Material shown:
########
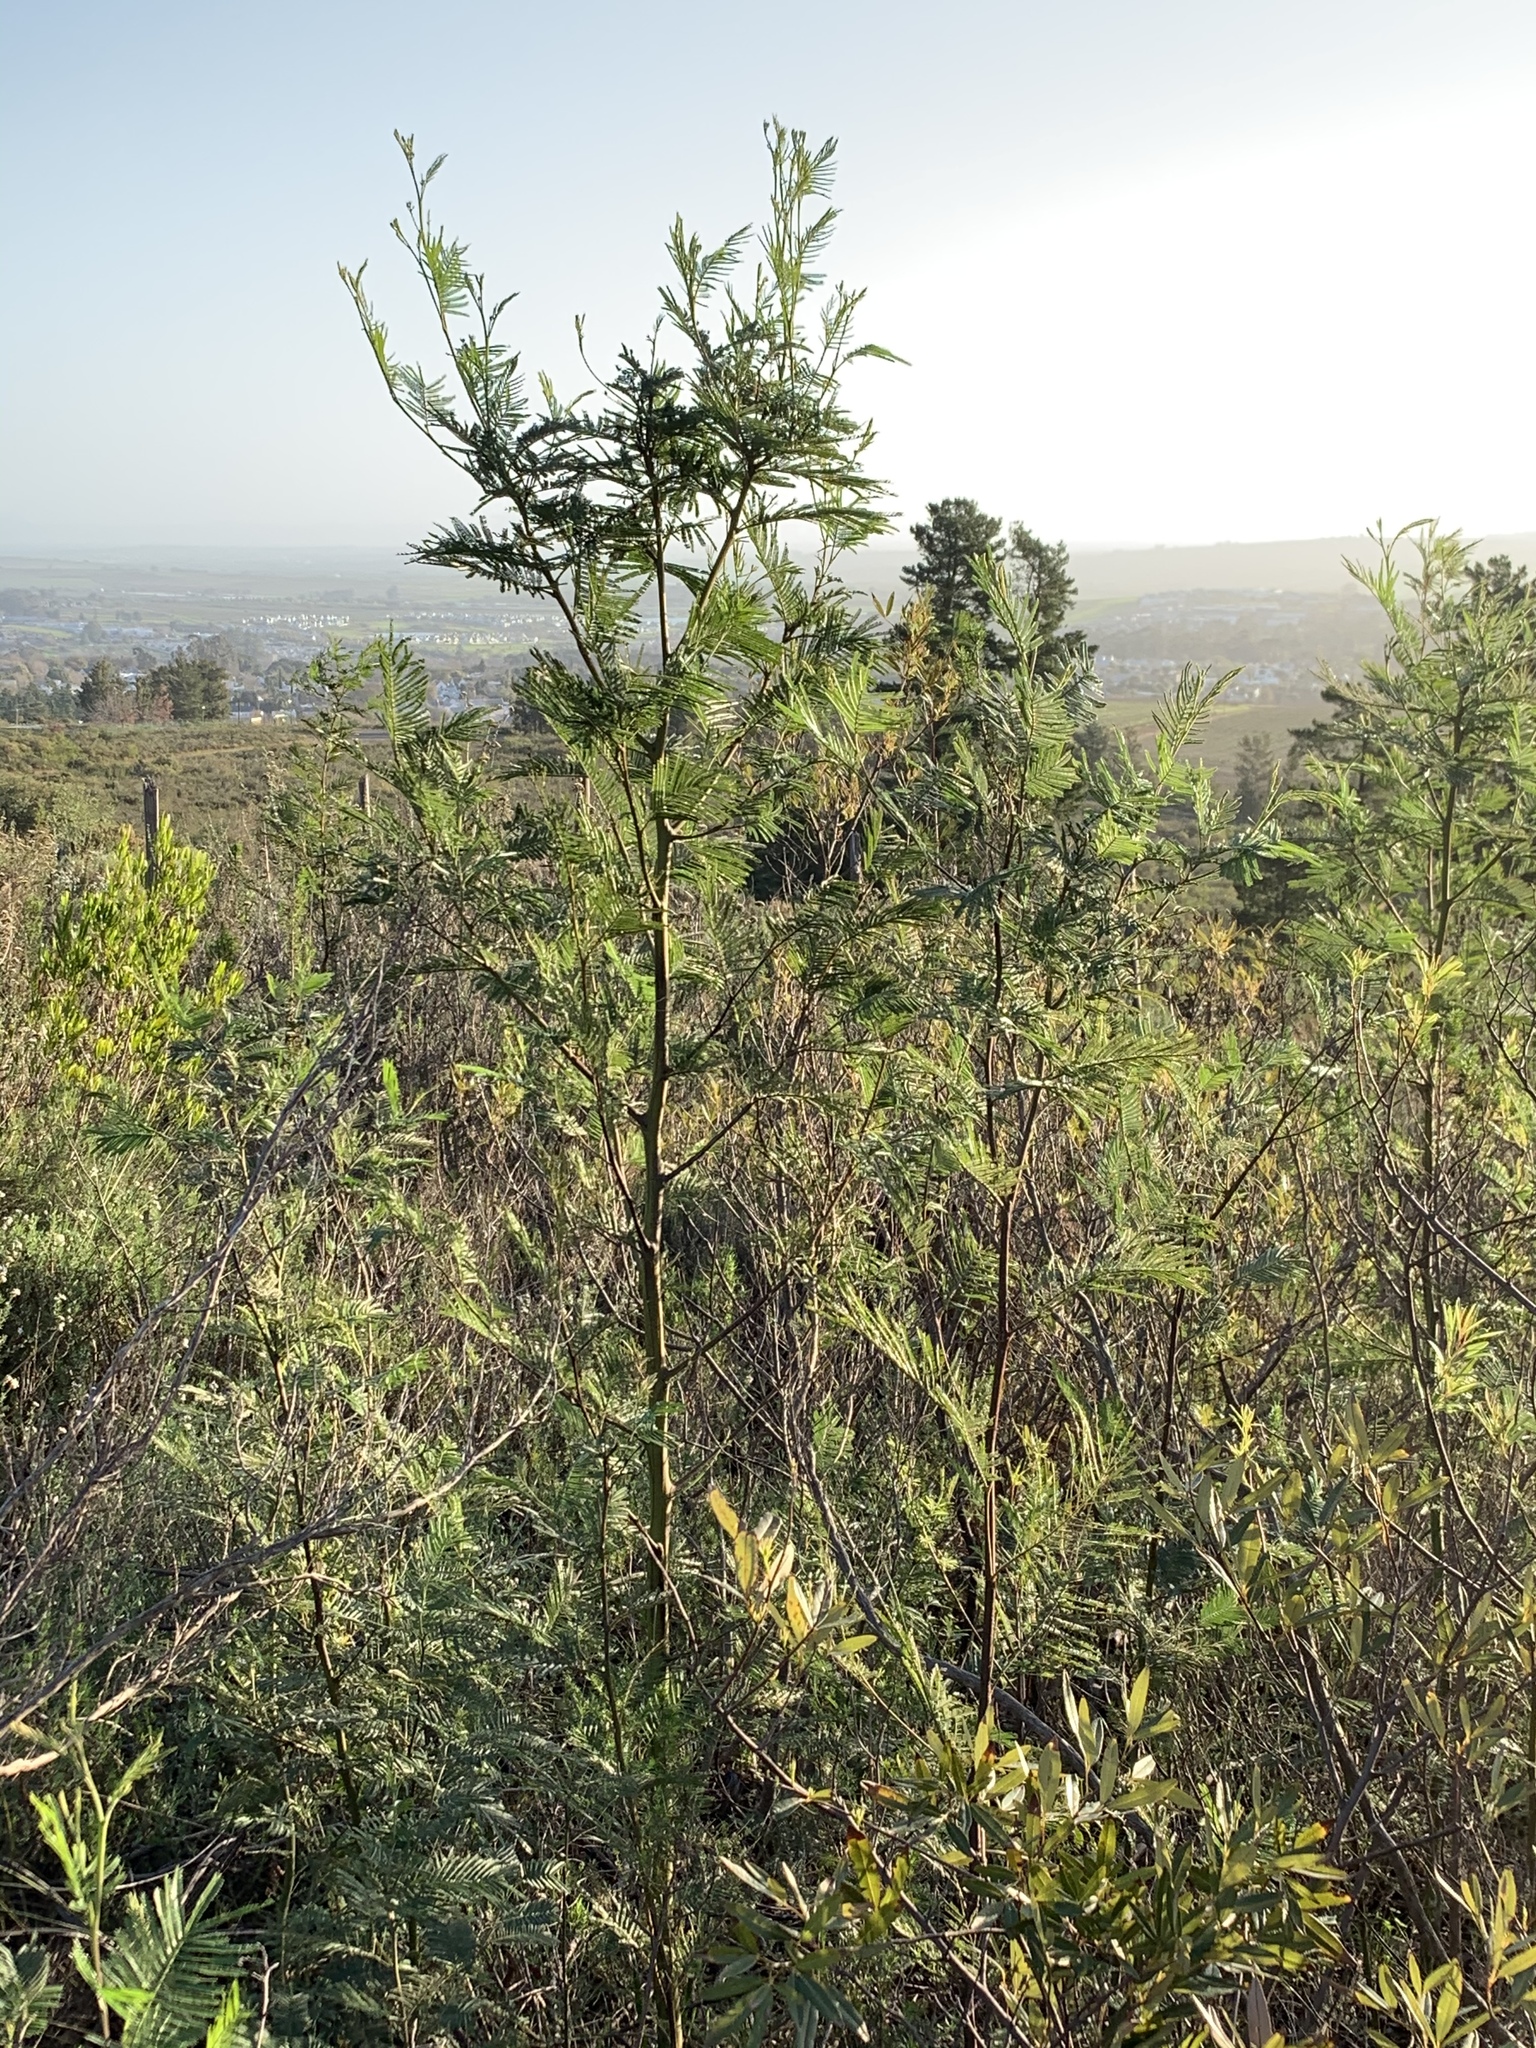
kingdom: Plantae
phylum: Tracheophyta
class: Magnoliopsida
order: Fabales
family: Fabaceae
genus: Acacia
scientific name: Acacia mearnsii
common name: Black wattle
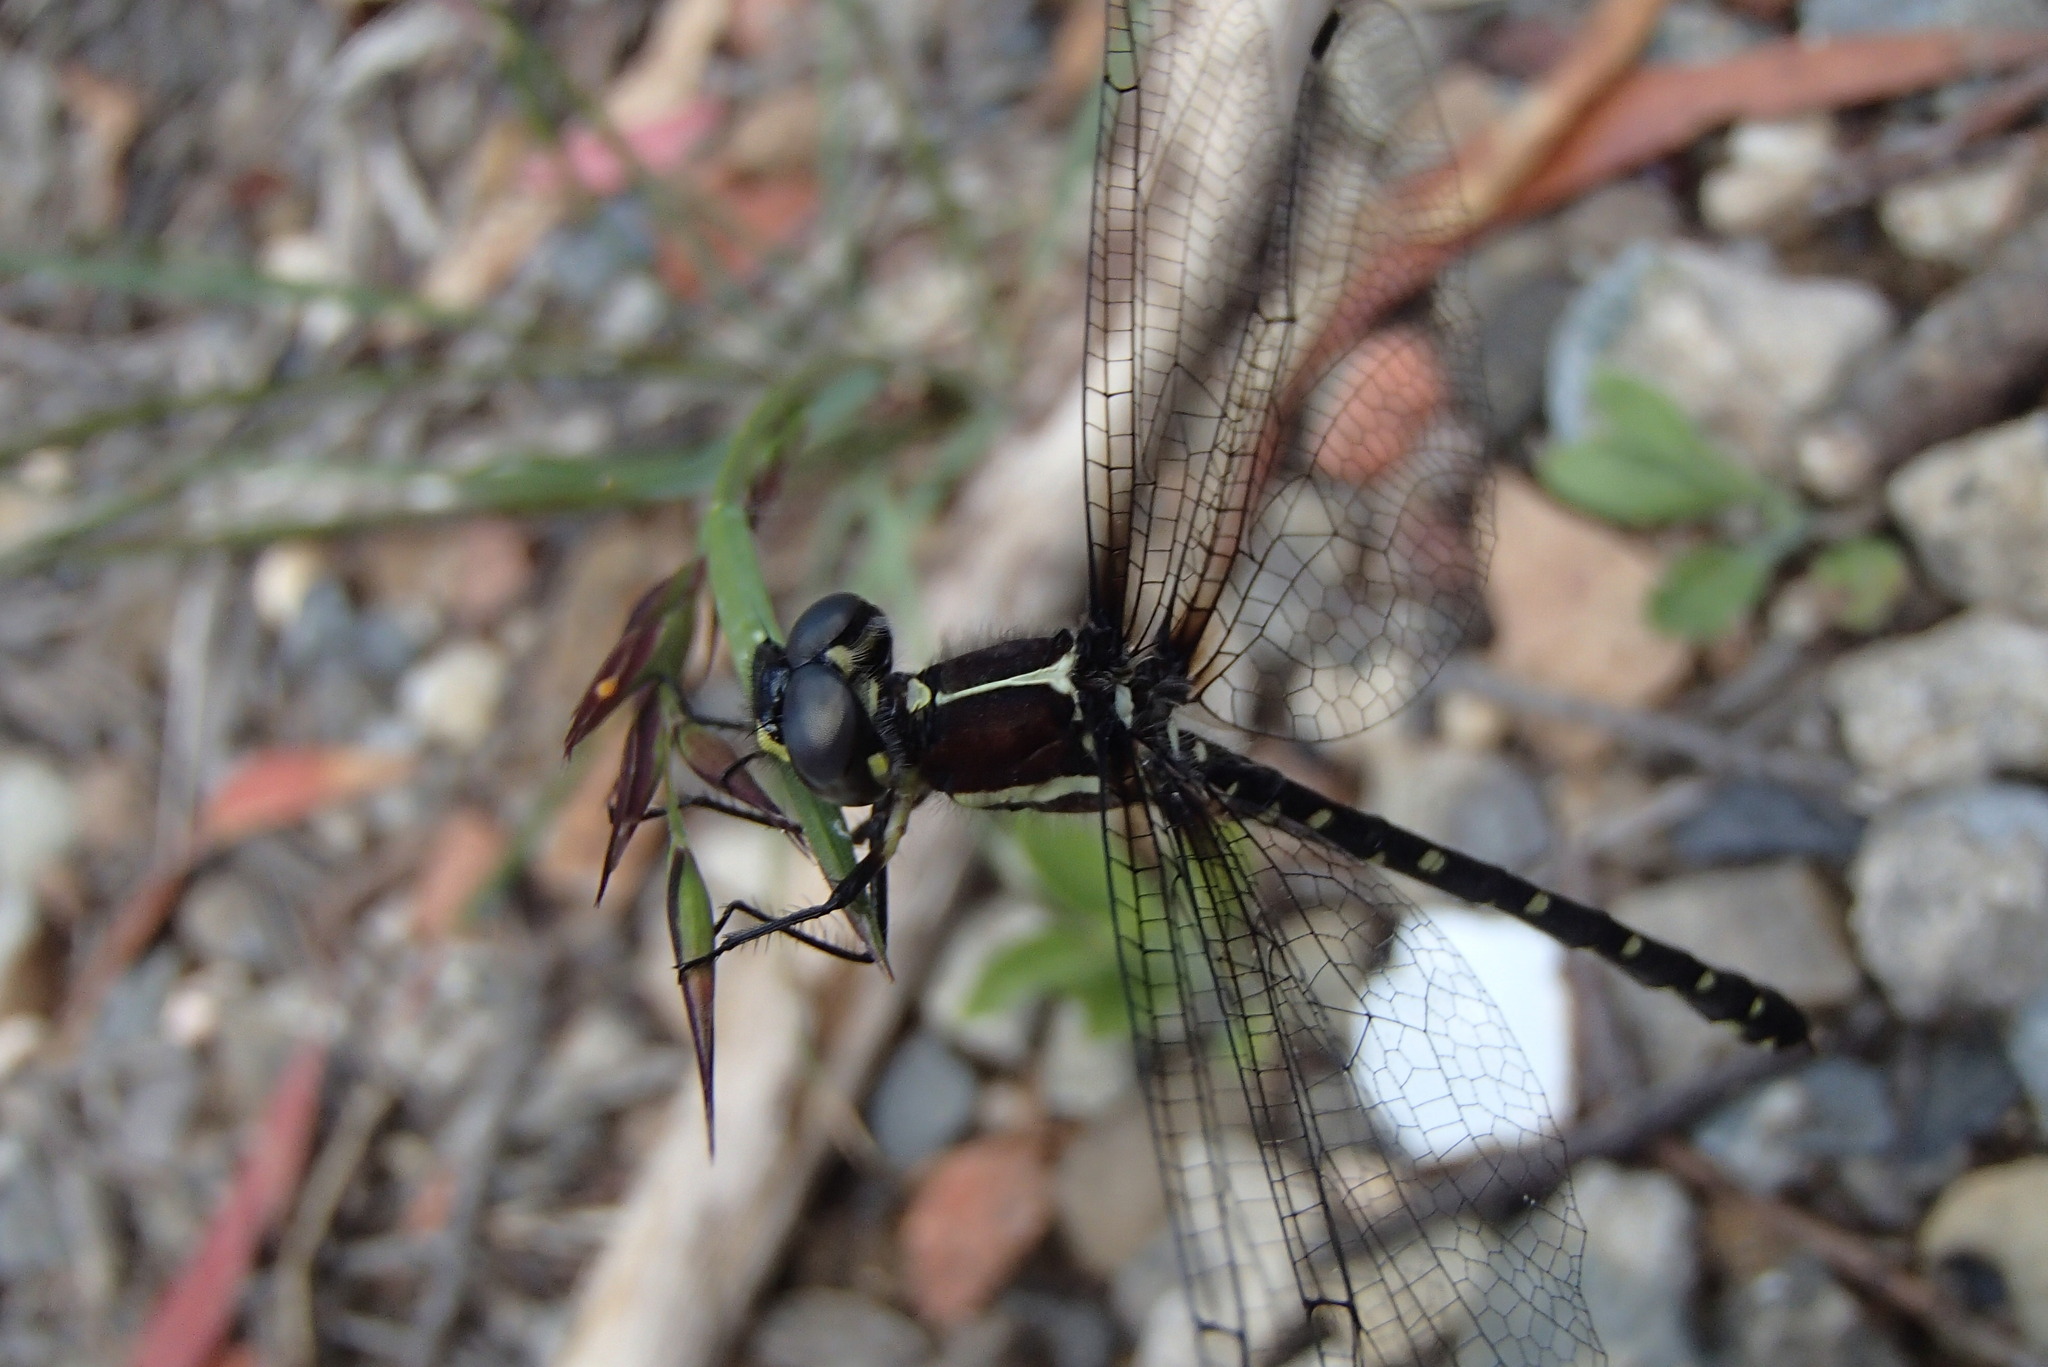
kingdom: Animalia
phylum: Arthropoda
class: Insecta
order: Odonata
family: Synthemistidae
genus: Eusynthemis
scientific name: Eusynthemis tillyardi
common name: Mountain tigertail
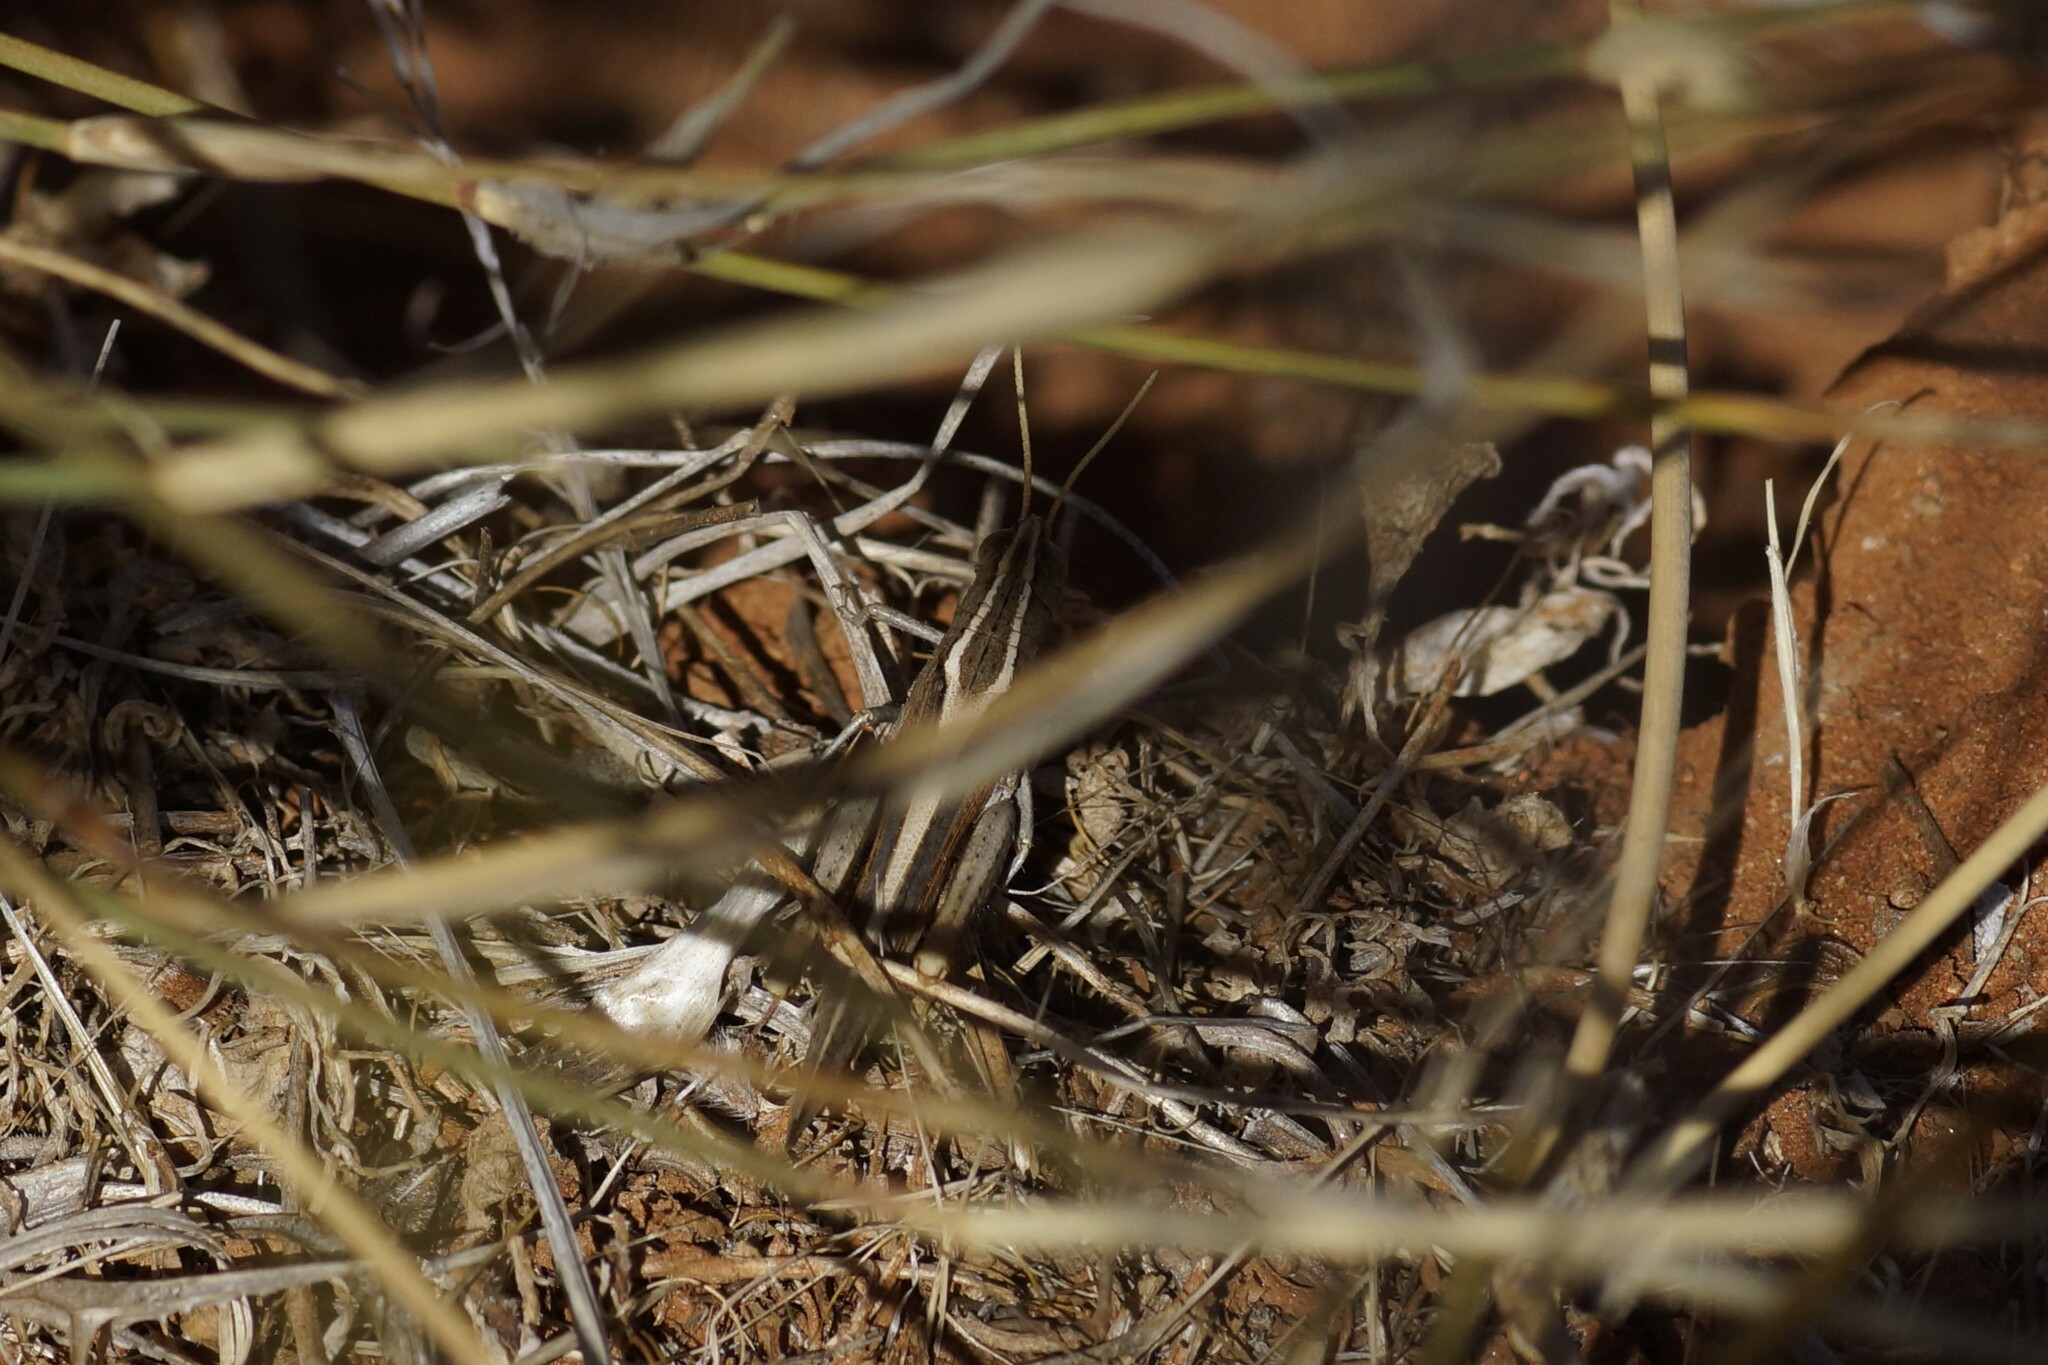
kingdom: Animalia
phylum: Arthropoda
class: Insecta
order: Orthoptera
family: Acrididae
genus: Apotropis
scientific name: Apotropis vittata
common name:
########
Aim of the exercise: Update the rows from the line holding "family: Synthemistidae" through the end of the rows, inclusive, replacing "scientific name" with "binomial name" and changing nothing else. Leave the pictures out.

Response to the exercise:
family: Synthemistidae
genus: Eusynthemis
binomial name: Eusynthemis tillyardi
common name: Mountain tigertail
kingdom: Animalia
phylum: Arthropoda
class: Insecta
order: Orthoptera
family: Acrididae
genus: Apotropis
binomial name: Apotropis vittata
common name:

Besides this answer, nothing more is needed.